- _Structured pose outputs_
== Segment start ==
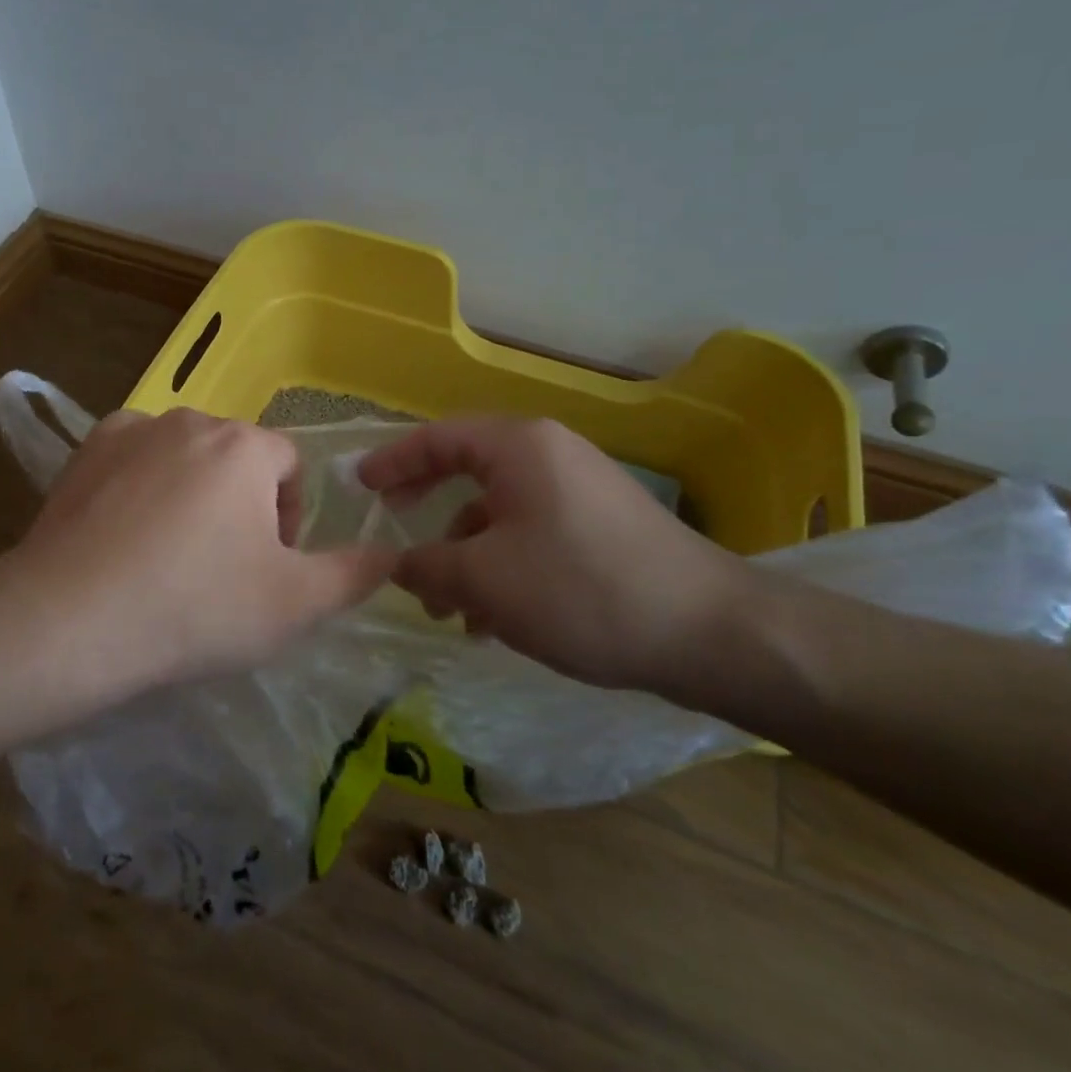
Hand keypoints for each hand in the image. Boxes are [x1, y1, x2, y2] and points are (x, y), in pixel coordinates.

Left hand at [12, 409, 394, 688]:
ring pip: (183, 455)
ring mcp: (131, 430)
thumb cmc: (197, 607)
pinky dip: (140, 486)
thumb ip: (354, 574)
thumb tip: (390, 552)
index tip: (269, 566)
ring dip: (191, 491)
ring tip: (170, 553)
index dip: (290, 516)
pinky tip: (125, 533)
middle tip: (222, 567)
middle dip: (241, 504)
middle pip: (236, 458)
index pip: (290, 466)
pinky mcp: (85, 451)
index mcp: (245, 447)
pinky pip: (133, 459)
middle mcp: (190, 420)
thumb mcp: (295, 604)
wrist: (72, 620)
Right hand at [356, 418, 754, 690]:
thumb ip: (426, 566)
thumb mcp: (486, 580)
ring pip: (499, 511)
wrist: (711, 633)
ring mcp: (579, 490)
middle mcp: (549, 455)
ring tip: (446, 608)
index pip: (437, 438)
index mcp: (519, 447)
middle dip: (426, 506)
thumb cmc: (582, 589)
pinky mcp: (600, 527)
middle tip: (393, 527)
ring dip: (464, 552)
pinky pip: (531, 533)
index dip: (392, 460)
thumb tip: (396, 563)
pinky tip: (493, 620)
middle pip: (467, 469)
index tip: (359, 485)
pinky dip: (501, 565)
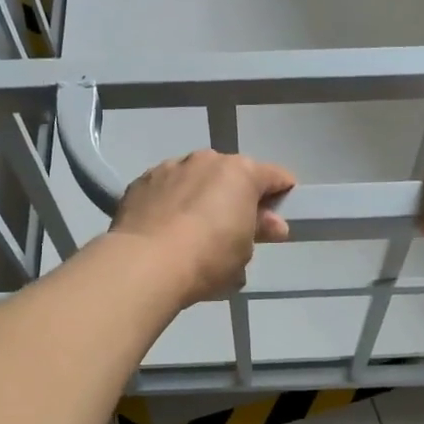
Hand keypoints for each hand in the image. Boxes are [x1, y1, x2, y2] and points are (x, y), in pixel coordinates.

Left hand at [109, 150, 296, 303]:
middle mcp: (207, 160)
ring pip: (196, 178)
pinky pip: (167, 188)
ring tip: (194, 231)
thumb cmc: (208, 257)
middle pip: (232, 175)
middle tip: (236, 230)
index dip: (282, 196)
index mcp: (241, 172)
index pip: (275, 176)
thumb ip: (260, 231)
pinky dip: (171, 202)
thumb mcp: (245, 251)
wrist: (145, 263)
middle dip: (237, 197)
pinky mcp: (141, 182)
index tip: (278, 218)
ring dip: (201, 196)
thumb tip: (273, 224)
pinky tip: (166, 229)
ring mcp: (171, 167)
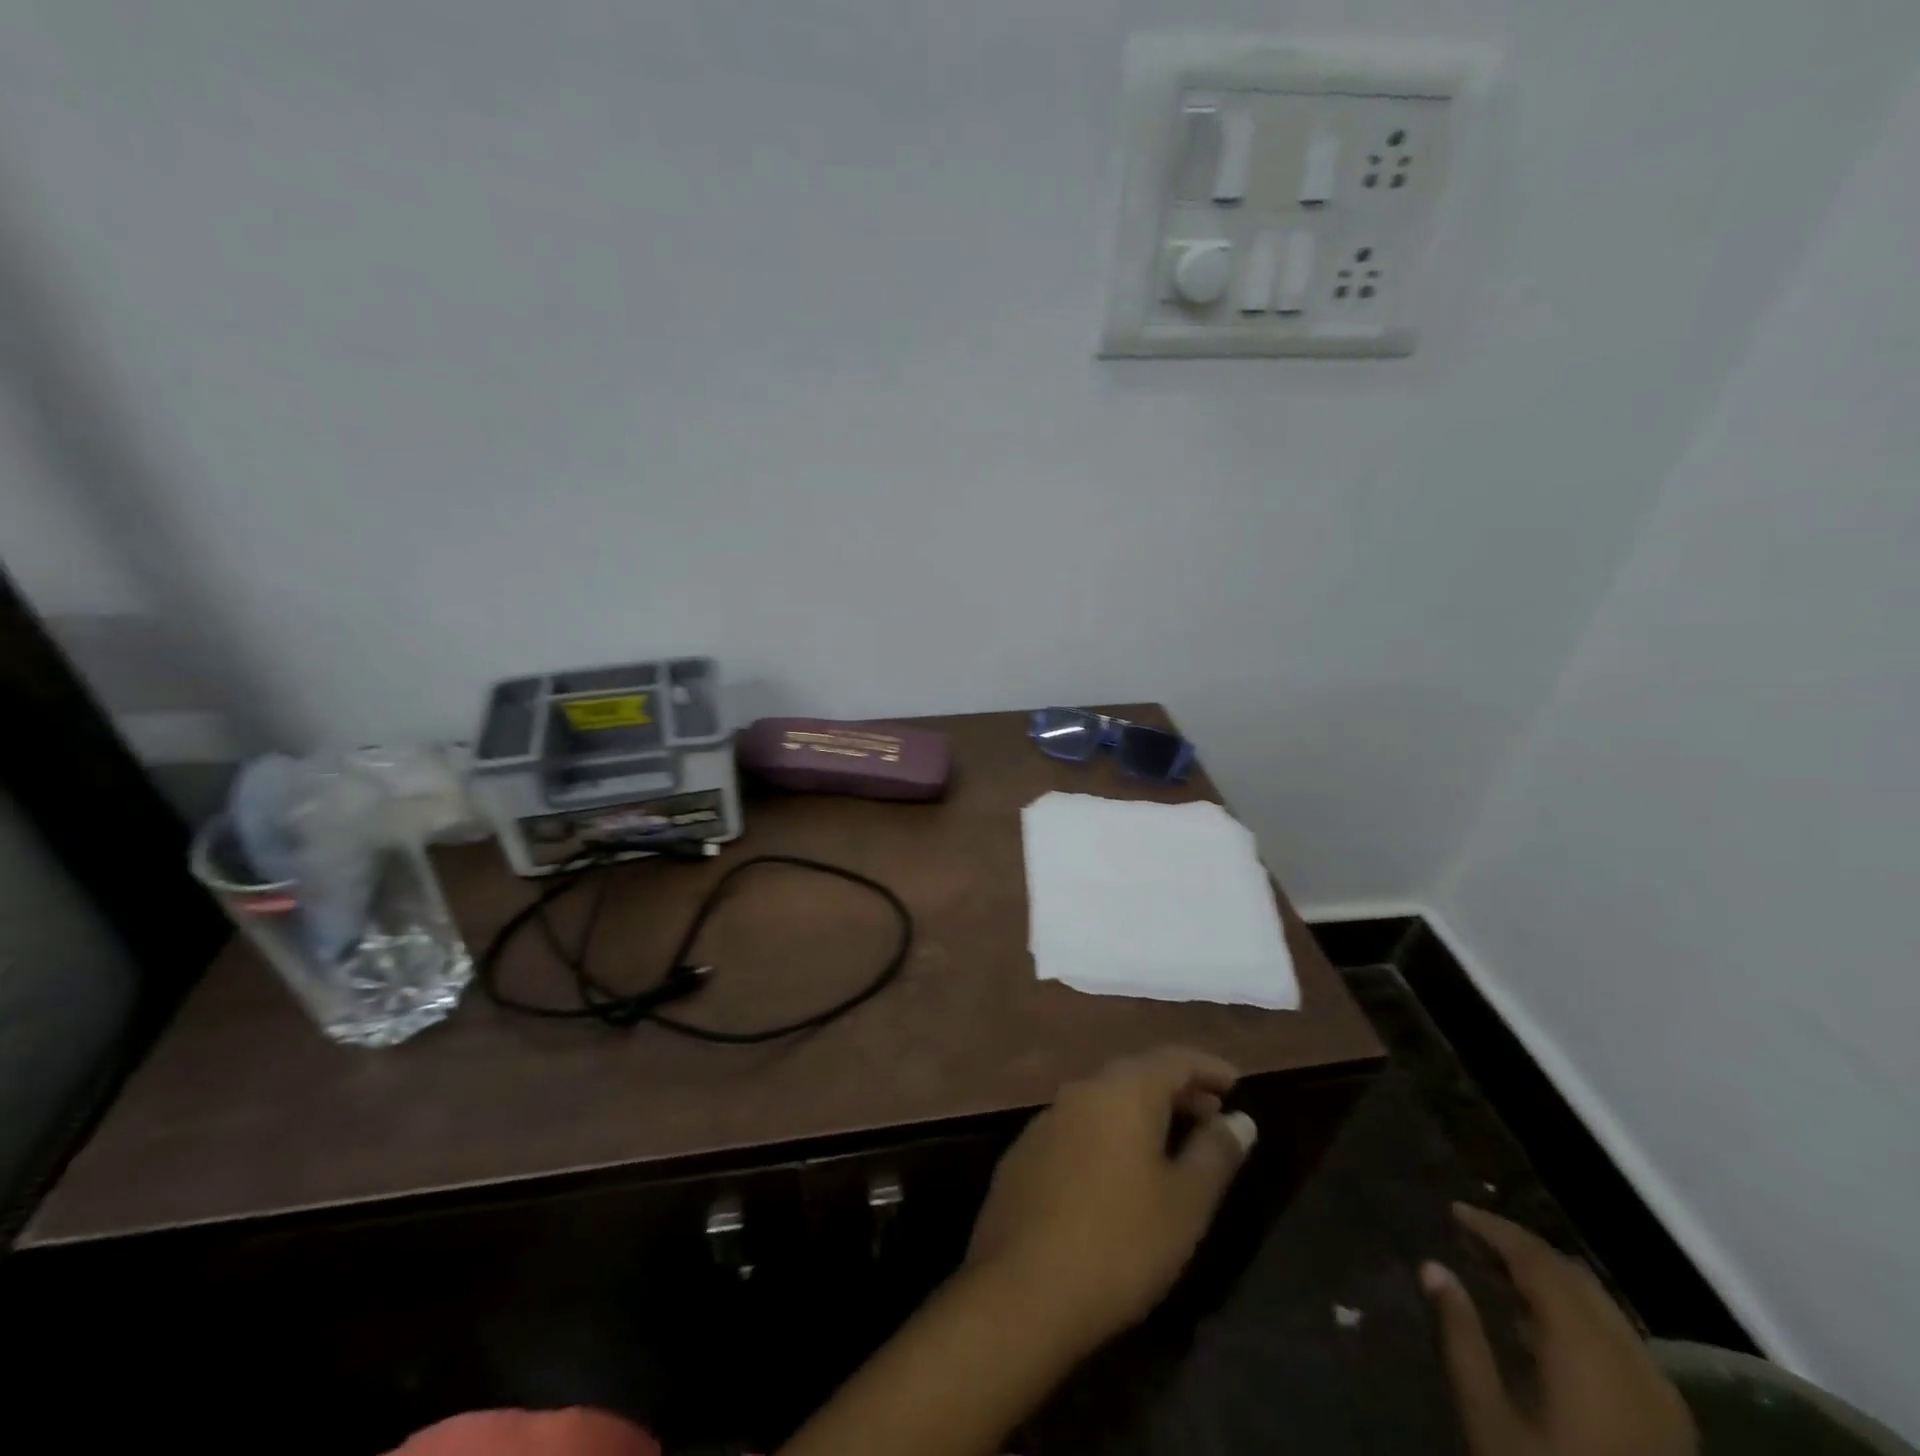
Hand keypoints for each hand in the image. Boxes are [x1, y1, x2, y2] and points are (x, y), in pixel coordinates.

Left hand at [965, 1046, 1257, 1352]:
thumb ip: (1215, 1154)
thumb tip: (1240, 1119)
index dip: (1207, 1067)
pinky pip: (1078, 1127)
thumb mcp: (1185, 1204)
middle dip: (1176, 1089)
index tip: (1236, 1081)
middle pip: (1136, 1074)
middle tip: (1211, 1112)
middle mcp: (1081, 1091)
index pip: (1172, 1059)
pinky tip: (1118, 1171)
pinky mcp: (1024, 1153)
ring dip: (1140, 1112)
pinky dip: (1108, 1133)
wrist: (1023, 1289)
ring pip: (1104, 1100)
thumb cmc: (1121, 1242)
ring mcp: (1046, 1120)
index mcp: (1122, 1091)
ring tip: (1171, 1142)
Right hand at [1423, 1203, 1696, 1455]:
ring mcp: (1659, 1391)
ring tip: (1499, 1269)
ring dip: (1549, 1277)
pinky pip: (1618, 1336)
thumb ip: (1462, 1336)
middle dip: (1520, 1247)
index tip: (1455, 1212)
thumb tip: (1433, 1267)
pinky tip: (1542, 1324)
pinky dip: (1576, 1310)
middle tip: (1471, 1235)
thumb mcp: (1490, 1418)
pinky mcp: (1670, 1420)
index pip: (1537, 1261)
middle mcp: (1630, 1357)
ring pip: (1600, 1303)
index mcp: (1585, 1349)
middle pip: (1573, 1276)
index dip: (1495, 1229)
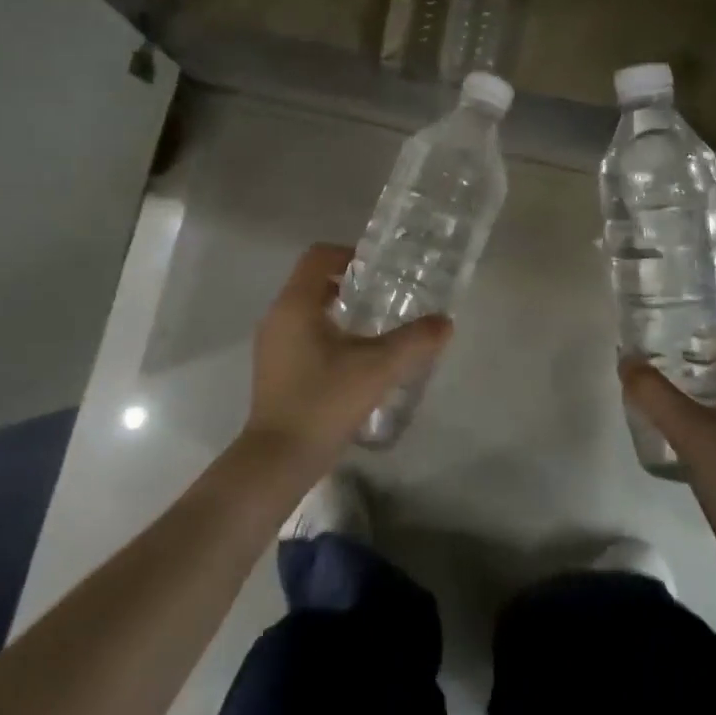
== Segment end ==
- _WORK TASK_
Given the records above, return exactly the lines starting at the line containing "thumb cmc: (197, 607)" and ending at the line containing "thumb cmc: (582, 589)", including both.

- _SOLUTION TO THIS PROBLEM_
thumb cmc: (197, 607)
pinky dip: (140, 486)
thumb ip: (354, 574)
thumb tip: (390, 552)
index tip: (269, 566)
ring dip: (191, 491)
ring tip: (170, 553)
index dip: (290, 516)
pinky tip: (125, 533)
middle tip: (222, 567)
middle dip: (241, 504)
middle pip: (236, 458)
index pip: (290, 466)
pinky mcp: (85, 451)
index mcp: (245, 447)
pinky pip: (133, 459)
middle mcp: (190, 420)
thumb mcp: (295, 604)
wrist: (72, 620)
Right hand at [356, 418, 754, 690]:
thumb ip: (426, 566)
thumb mcp: (486, 580)
ring pip: (499, 511)
wrist: (711, 633)
ring mcp: (579, 490)
middle mcp: (549, 455)
ring tip: (446, 608)
index pip: (437, 438)
index mcp: (519, 447)
middle dip: (426, 506)
thumb cmc: (582, 589)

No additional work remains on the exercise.